Ceramicine J (1): colorless amorphous solid. [α] 25D −88 (c 0.5, CHCl3). IR (CCl4) cm−1: 2928, 1724, 1675, 1574. UV λ max (MeOH) nm (ε): 204 (13600). 1H and 13 C NMR (Tables 1, 2). ESI-MS m/z: 425 (M + H)+. HR-ESI-MS m/z: 425.2325 (M + H: calcd for C26H33O5, 425.2328).

Ceramicine K (2): colorless amorphous solid. [α] 26D +6 (c 0.4, CHCl3). IR (CCl4) cm−1: 2927, 1747, 1691, 1653. UV λ max (MeOH) nm (ε): 203 (8760). 1H and 13 C NMR (Tables 1, 2). ESI-MS m/z: 463 (M + Na)+. HR-ESI-MS m/z: 463.2136 (M + Na: calcd for C26H32O6, Na, 463.2097).

Ceramicine L (3): colorless amorphous solid. [α] 27D +14 (c 0.3, CHCl3). IR (CCl4) cm−1: 2926, 2854, 1689, 1653. UV λ max (MeOH) nm (ε): 203 (13240). 1H and 13 C NMR (Tables 1, 2). ESI-MS m/z: 435 (M + Na)+. HR-ESI-MS m/z: 435.2173 (M + Na: calcd for C25H32O5Na, 435.2147).

Cytotoxicity

Human promyelocytic leukemia cells (HL-60) were maintained in RPMI-1640 medium.

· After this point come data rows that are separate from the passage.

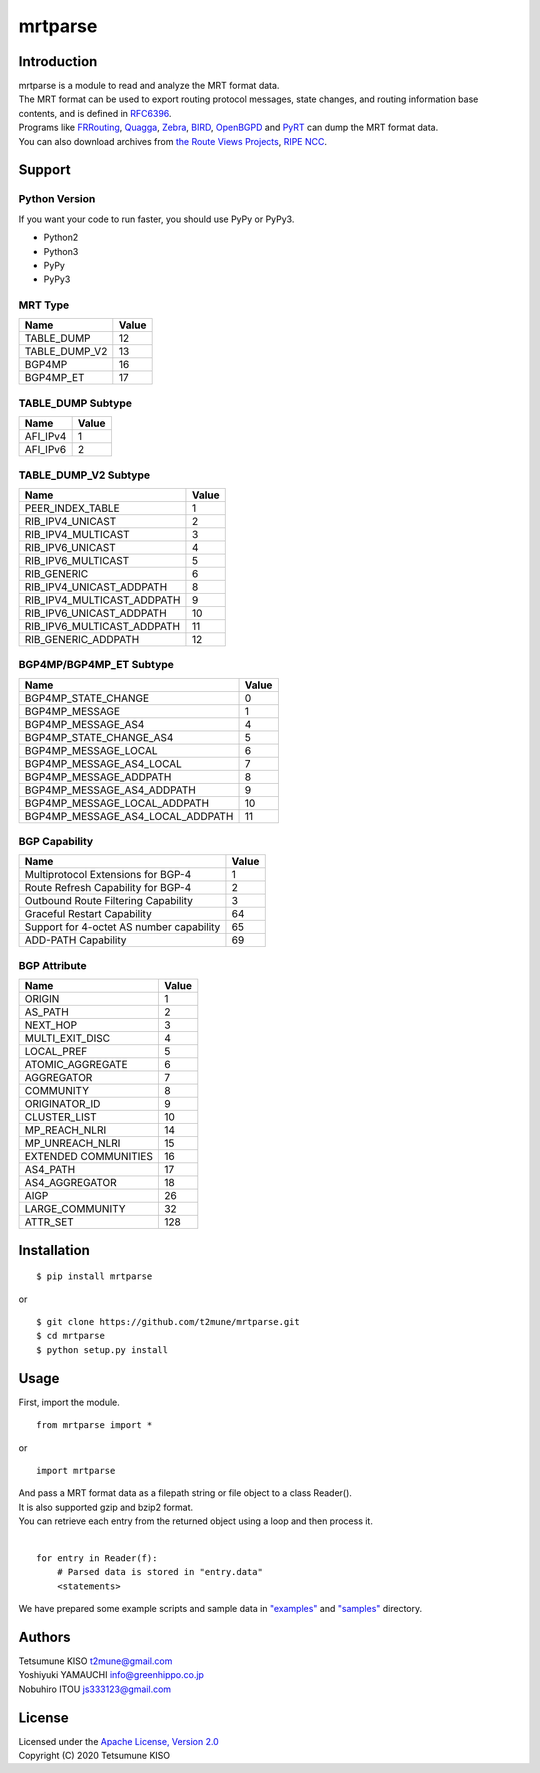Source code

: mrtparse
########

Introduction
============

| mrtparse is a module to read and analyze the MRT format data.
| The MRT format can be used to export routing protocol messages, state changes, and routing information base contents, and is defined in RFC6396_.
| Programs like FRRouting_, Quagga_, Zebra_, BIRD_, OpenBGPD_ and PyRT_ can dump the MRT format data.
| You can also download archives from `the Route Views Projects`_, `RIPE NCC`_.

.. _RFC6396: https://tools.ietf.org/html/rfc6396
.. _FRRouting: https://frrouting.org/ 
.. _Quagga: https://www.nongnu.org/quagga/
.. _Zebra: https://www.gnu.org/software/zebra/
.. _BIRD: https://bird.network.cz/
.. _OpenBGPD: http://www.openbgpd.org/
.. _PyRT: https://github.com/mor1/pyrt
.. _`the Route Views Projects`: http://archive.routeviews.org/
.. _`RIPE NCC`: https://www.ripe.net/analyse/internet-measurements/routing-information-service-ris/ris-raw-data

Support
=======

Python Version
--------------

If you want your code to run faster, you should use PyPy or PyPy3.

* Python2
* Python3
* PyPy
* PyPy3

MRT Type
--------

+-------------------+---------+
| Name              | Value   |
+===================+=========+
| TABLE\_DUMP       | 12      |
+-------------------+---------+
| TABLE\_DUMP\_V2   | 13      |
+-------------------+---------+
| BGP4MP            | 16      |
+-------------------+---------+
| BGP4MP\_ET        | 17      |
+-------------------+---------+

TABLE_DUMP Subtype
------------------

+-------------------+---------+
| Name              | Value   |
+===================+=========+
| AFI\_IPv4         | 1       |
+-------------------+---------+
| AFI\_IPv6         | 2       |
+-------------------+---------+

TABLE_DUMP_V2 Subtype
---------------------

+-------------------------------+---------+
| Name                          | Value   |
+===============================+=========+
| PEER_INDEX_TABLE              | 1       |
+-------------------------------+---------+
| RIB\_IPV4\_UNICAST            | 2       |
+-------------------------------+---------+
| RIB\_IPV4\_MULTICAST          | 3       |
+-------------------------------+---------+
| RIB\_IPV6\_UNICAST            | 4       |
+-------------------------------+---------+
| RIB\_IPV6\_MULTICAST          | 5       |
+-------------------------------+---------+
| RIB\_GENERIC                  | 6       |
+-------------------------------+---------+
| RIB\_IPV4\_UNICAST\_ADDPATH   | 8       |
+-------------------------------+---------+
| RIB\_IPV4\_MULTICAST\_ADDPATH | 9       |
+-------------------------------+---------+
| RIB\_IPV6\_UNICAST\_ADDPATH   | 10      |
+-------------------------------+---------+
| RIB\_IPV6\_MULTICAST\_ADDPATH | 11      |
+-------------------------------+---------+
| RIB\_GENERIC\_ADDPATH         | 12      |
+-------------------------------+---------+

BGP4MP/BGP4MP_ET Subtype
------------------------

+--------------------------------------+---------+
| Name                                 | Value   |
+======================================+=========+
| BGP4MP\_STATE\_CHANGE                | 0       |
+--------------------------------------+---------+
| BGP4MP\_MESSAGE                      | 1       |
+--------------------------------------+---------+
| BGP4MP\_MESSAGE\_AS4                 | 4       |
+--------------------------------------+---------+
| BGP4MP\_STATE\_CHANGE\_AS4           | 5       |
+--------------------------------------+---------+
| BGP4MP\_MESSAGE\_LOCAL               | 6       |
+--------------------------------------+---------+
| BGP4MP\_MESSAGE\_AS4\_LOCAL          | 7       |
+--------------------------------------+---------+
| BGP4MP\_MESSAGE\_ADDPATH             | 8       |
+--------------------------------------+---------+
| BGP4MP\_MESSAGE\_AS4\_ADDPATH        | 9       |
+--------------------------------------+---------+
| BGP4MP\_MESSAGE\_LOCAL\_ADDPATH      | 10      |
+--------------------------------------+---------+
| BGP4MP\_MESSAGE\_AS4\_LOCAL\_ADDPATH | 11      |
+--------------------------------------+---------+

BGP Capability
--------------

+--------------------------------------------+---------+
| Name                                       | Value   |
+============================================+=========+
| Multiprotocol Extensions for BGP-4         | 1       |
+--------------------------------------------+---------+
| Route Refresh Capability for BGP-4         | 2       |
+--------------------------------------------+---------+
| Outbound Route Filtering Capability        | 3       |
+--------------------------------------------+---------+
| Graceful Restart Capability                | 64      |
+--------------------------------------------+---------+
| Support for 4-octet AS number capability   | 65      |
+--------------------------------------------+---------+
| ADD-PATH Capability                        | 69      |
+--------------------------------------------+---------+

BGP Attribute
-------------

+-------------------------+---------+
| Name                    | Value   |
+=========================+=========+
| ORIGIN                  | 1       |
+-------------------------+---------+
| AS\_PATH                | 2       |
+-------------------------+---------+
| NEXT\_HOP               | 3       |
+-------------------------+---------+
| MULTI\_EXIT\_DISC       | 4       |
+-------------------------+---------+
| LOCAL\_PREF             | 5       |
+-------------------------+---------+
| ATOMIC\_AGGREGATE       | 6       |
+-------------------------+---------+
| AGGREGATOR              | 7       |
+-------------------------+---------+
| COMMUNITY               | 8       |
+-------------------------+---------+
| ORIGINATOR\_ID          | 9       |
+-------------------------+---------+
| CLUSTER\_LIST           | 10      |
+-------------------------+---------+
| MP\_REACH\_NLRI         | 14      |
+-------------------------+---------+
| MP\_UNREACH\_NLRI       | 15      |
+-------------------------+---------+
| EXTENDED COMMUNITIES    | 16      |
+-------------------------+---------+
| AS4\_PATH               | 17      |
+-------------------------+---------+
| AS4\_AGGREGATOR         | 18      |
+-------------------------+---------+
| AIGP                    | 26      |
+-------------------------+---------+
| LARGE\_COMMUNITY        | 32      |
+-------------------------+---------+
| ATTR\_SET               | 128     |
+-------------------------+---------+

Installation
============

::

    $ pip install mrtparse

or

::

    $ git clone https://github.com/t2mune/mrtparse.git
    $ cd mrtparse
    $ python setup.py install

Usage
=====

First, import the module.

::

    from mrtparse import *

or

::

    import mrtparse

| And pass a MRT format data as a filepath string or file object to a class Reader().
| It is also supported gzip and bzip2 format.
| You can retrieve each entry from the returned object using a loop and then process it.
|

::

    for entry in Reader(f):
        # Parsed data is stored in "entry.data"
        <statements>

We have prepared some example scripts and sample data in `"examples"`_ and `"samples"`_ directory.

.. _`"examples"`: examples
.. _`"samples"`: samples

Authors
=======

| Tetsumune KISO t2mune@gmail.com
| Yoshiyuki YAMAUCHI info@greenhippo.co.jp
| Nobuhiro ITOU js333123@gmail.com

License
=======

| Licensed under the `Apache License, Version 2.0`_
| Copyright (C) 2020 Tetsumune KISO

.. _`Apache License, Version 2.0`: http://www.apache.org/licenses/LICENSE-2.0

Growth medium were supplemented with 10% fetal calf serum and 1% penicillin–streptomycin. The cells (5 × 103 cells/well) were cultured in Nunc disposable 96-well plate containing 90 μl of growth medium per well and were incubated at 37°C in a humidified incubator of 5% CO2. At 24 h of incubation, 10-μl aliquots of serially diluted samples (50, 25, 12.5, 6.25, and 3.125 μM) were added to the cultures. After 48 h of incubation with the samples, 15 μl of MTT (5 mg ml−1) was added to each of the wells. The cultures were incubated for another 3 h before the cells’ supernatant was removed. Thereafter 50 μl of dimethyl sulfoxide (DMSO) was added to each well. The formed formazan crystal was dissolved by re-suspension by pipette. The optical density was measured using a microplate reader (Bio-Rad, USA) at 550 nm with reference wavelength at 700 nm. In all experiments, three replicates were used. Cisplatin was used as positive control (IC50 0.87 μM for HL-60).